Heutzutage hätte Sidney Munsinger es einfacher. Denn "Crisis in Six Scenes" spielt in den 60er Jahren des vergangenen Jahrhunderts und Serien-Macher werden heute wegen des gewaltigen Bedarfs an Nachschub noch besser bezahlt. Und vielleicht würden sie ihm sogar den Quatsch mit den Höhlen abnehmen.

Denn Amazon produziert immer mehr Serien, Netflix sowieso und vom "Sky"-Macher höre ich schon die Gegenfrage: "Was soll's denn bitte noch sein, sie Zuschauer? Was würdet ihr denn noch in großer Zahl schauen und uns Abo-Geld dafür zahlen?" Manchmal ist die zunehmende Verzweiflung der Fernsehverantwortlichen geradezu mit Händen greifbar. Und dann winkt man vielleicht auch so eine platte Ansammlung an Klischees als Projekt durch, wie es "Riviera" laut Beschreibung ja anscheinend zu werden droht.

Sky will sich nun gemeinsam mit HBO dem allgemeinen Serien-Trend "immer teurer und immer beliebiger" entgegenstellen und man "bündelt die Kräfte" in einem "gemeinsamen Serien-Powerhouse". Geplant sei die "Produktion von Topserien, die sich durch fesselnde Geschichten, einen beeindruckenden Cast und die Ausrichtung auf den internationalen Markt auszeichnen".

Ziel der Vereinbarung sei es, innerhalb der nächsten zwei Jahre einen "konstanten Produktionsoutput" zu erreichen und mindestens zwei Dramaserien pro Jahr in Auftrag zu geben. Die Ausstrahlung des ersten gemeinsamen Projektes ist bereits für das Jahr 2018 geplant.

HBO und Sky seien dabei offen für alle Vorschläge der kreativen Fernsehschaffenden in den USA und Europa, die zu den programmlichen Strategien von HBO Nordamerika und der Marke Sky Atlantic in Europa passten. Dies ist eine einzigartige Chance für Produktionsfirmen, ihre Programme über zwei weltweit führende Entertainment-Marken auszustrahlen. Erfahrene Experten beider Unternehmen würden für die Auswahl der Projekte verantwortlich sein, 250 Millionen Dollar stünden für die "mehrjährige Koproduktions-Partnerschaft" bereit.
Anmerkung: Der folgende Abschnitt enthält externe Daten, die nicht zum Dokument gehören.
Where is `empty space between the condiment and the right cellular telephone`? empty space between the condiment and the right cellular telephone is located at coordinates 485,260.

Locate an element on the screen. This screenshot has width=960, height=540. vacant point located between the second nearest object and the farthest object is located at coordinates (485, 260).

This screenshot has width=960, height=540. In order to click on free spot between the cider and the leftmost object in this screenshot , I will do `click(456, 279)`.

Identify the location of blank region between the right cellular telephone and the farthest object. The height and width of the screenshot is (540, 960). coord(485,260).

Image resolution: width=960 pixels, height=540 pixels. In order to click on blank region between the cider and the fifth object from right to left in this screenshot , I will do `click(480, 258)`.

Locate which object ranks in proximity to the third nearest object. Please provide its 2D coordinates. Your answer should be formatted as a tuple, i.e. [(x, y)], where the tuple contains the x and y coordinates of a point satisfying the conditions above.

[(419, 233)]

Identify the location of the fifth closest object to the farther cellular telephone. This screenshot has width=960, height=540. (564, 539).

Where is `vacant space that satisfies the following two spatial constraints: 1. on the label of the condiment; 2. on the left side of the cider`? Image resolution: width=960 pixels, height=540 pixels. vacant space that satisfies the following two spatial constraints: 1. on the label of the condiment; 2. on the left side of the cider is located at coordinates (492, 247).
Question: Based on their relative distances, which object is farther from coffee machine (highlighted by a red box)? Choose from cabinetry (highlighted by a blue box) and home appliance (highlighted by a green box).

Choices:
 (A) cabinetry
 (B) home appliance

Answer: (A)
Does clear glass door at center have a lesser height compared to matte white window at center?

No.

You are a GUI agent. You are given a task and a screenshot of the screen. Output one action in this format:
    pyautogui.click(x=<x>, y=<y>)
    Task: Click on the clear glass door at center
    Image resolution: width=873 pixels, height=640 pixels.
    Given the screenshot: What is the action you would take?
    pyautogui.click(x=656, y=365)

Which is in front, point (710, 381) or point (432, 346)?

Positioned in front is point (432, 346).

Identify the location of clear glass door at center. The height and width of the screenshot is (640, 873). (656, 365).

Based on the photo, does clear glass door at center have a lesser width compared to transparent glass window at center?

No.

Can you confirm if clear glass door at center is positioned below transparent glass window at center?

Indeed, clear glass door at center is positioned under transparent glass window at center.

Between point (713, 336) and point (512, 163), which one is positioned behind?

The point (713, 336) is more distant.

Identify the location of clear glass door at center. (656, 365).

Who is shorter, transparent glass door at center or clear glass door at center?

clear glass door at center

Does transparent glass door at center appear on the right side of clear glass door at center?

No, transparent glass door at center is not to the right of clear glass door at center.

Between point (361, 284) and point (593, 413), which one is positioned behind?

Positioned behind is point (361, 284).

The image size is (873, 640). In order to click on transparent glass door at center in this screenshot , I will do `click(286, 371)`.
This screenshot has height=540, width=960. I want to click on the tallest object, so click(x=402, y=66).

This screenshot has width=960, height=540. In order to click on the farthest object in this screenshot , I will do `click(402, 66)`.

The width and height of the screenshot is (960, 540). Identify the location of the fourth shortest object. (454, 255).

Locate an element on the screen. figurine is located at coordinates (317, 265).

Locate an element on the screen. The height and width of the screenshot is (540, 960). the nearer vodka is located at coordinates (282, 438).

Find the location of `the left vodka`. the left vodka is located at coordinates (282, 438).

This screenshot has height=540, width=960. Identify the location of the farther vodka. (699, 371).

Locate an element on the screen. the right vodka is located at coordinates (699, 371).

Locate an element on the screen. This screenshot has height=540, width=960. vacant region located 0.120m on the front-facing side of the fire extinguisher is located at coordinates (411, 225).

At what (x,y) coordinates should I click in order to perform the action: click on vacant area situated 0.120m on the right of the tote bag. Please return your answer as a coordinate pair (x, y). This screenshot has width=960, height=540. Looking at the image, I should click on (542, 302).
"Sky ist seit langem ein fantastischer Partner und mit dieser neuen Vereinbarung vertiefen wir die Zusammenarbeit zwischen unseren beiden großartigen Unternehmen, die eine lange Tradition in der Schaffung hochwertiger Programme für ihre Kunden haben. Gemeinsam repräsentieren wir das Beste im Fernsehen und gemeinsam werden wir die Messlatte für qualitativ hochwertige Pay-TV-Programme weiter erhöhen", so HBO-Chairman und CEO Richard Plepler.
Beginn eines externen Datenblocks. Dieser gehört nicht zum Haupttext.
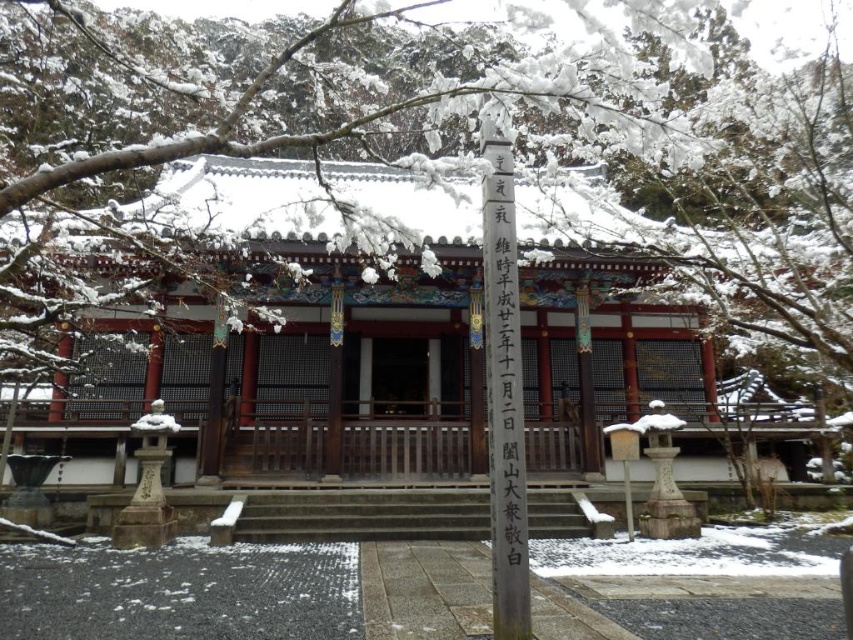
Does black stone pole at center come in front of black wood signpost at center?

That is True.

Who is lower down, black stone pole at center or black wood signpost at center?

black wood signpost at center is below.

You are a GUI agent. You are given a task and a screenshot of the screen. Output one action in this format:
    pyautogui.click(x=<x>, y=<y>)
    Task: Click on the black stone pole at center
    
    Given the screenshot: What is the action you would take?
    pyautogui.click(x=503, y=394)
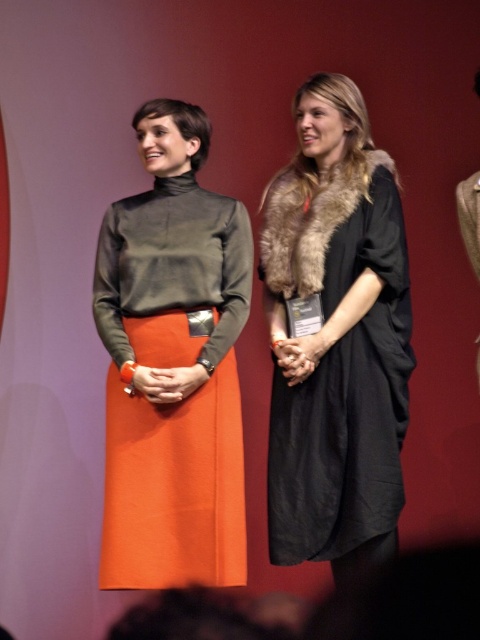
Question: Is the position of orange matte skirt at center less distant than that of black matte dress at right?

Choices:
 (A) yes
 (B) no

Answer: (B)

Question: Can you confirm if orange matte skirt at center is positioned above black matte dress at right?

Choices:
 (A) no
 (B) yes

Answer: (B)

Question: Where is orange matte skirt at center located in relation to black matte dress at right in the image?

Choices:
 (A) right
 (B) left

Answer: (B)

Question: Which object appears farthest from the camera in this image?

Choices:
 (A) black matte dress at right
 (B) orange matte skirt at center

Answer: (B)

Question: Which point is closer to the camera?

Choices:
 (A) (320, 275)
 (B) (206, 273)

Answer: (A)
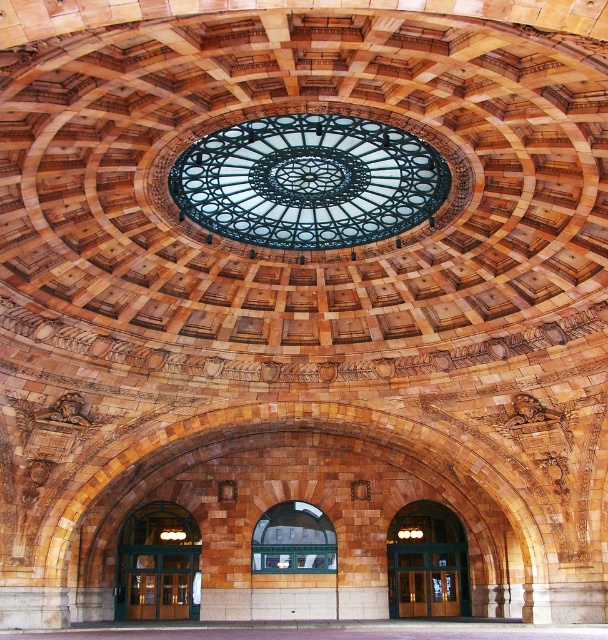
You are an architect evaluating the symmetry of the building. Which object, the green glass doors at center or the clear glass window at center, is taller?

The green glass doors at center are taller than the clear glass window at center.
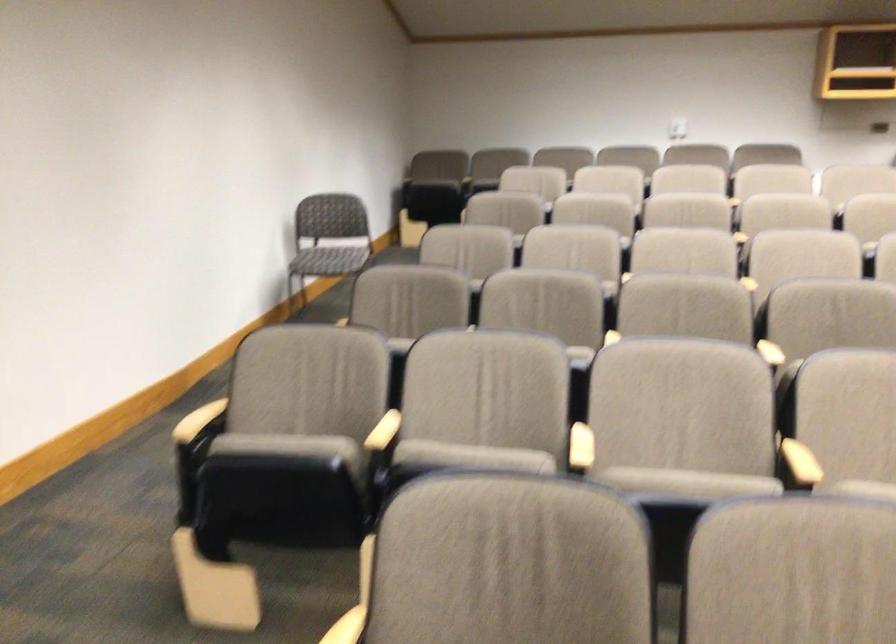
Da werde ich doch glatt meine tollen Serien-Ideen einreichen, so wie einst Woody Allen. Ich hätte da was in einem fernen Land vor unserer Zeit. Sieben Königreiche streiten um einen harten Thron und dann kommen von draußen noch Zombies und Drachen. Zombies gehen immer. Geben wir ihnen noch einen mysteriösen Anführer mit eisblauen Augen. Toll- oder? Wenn nicht: Warum nicht mal eine Serie mit vielen Klischees- dafür aber an einer schönen Küste?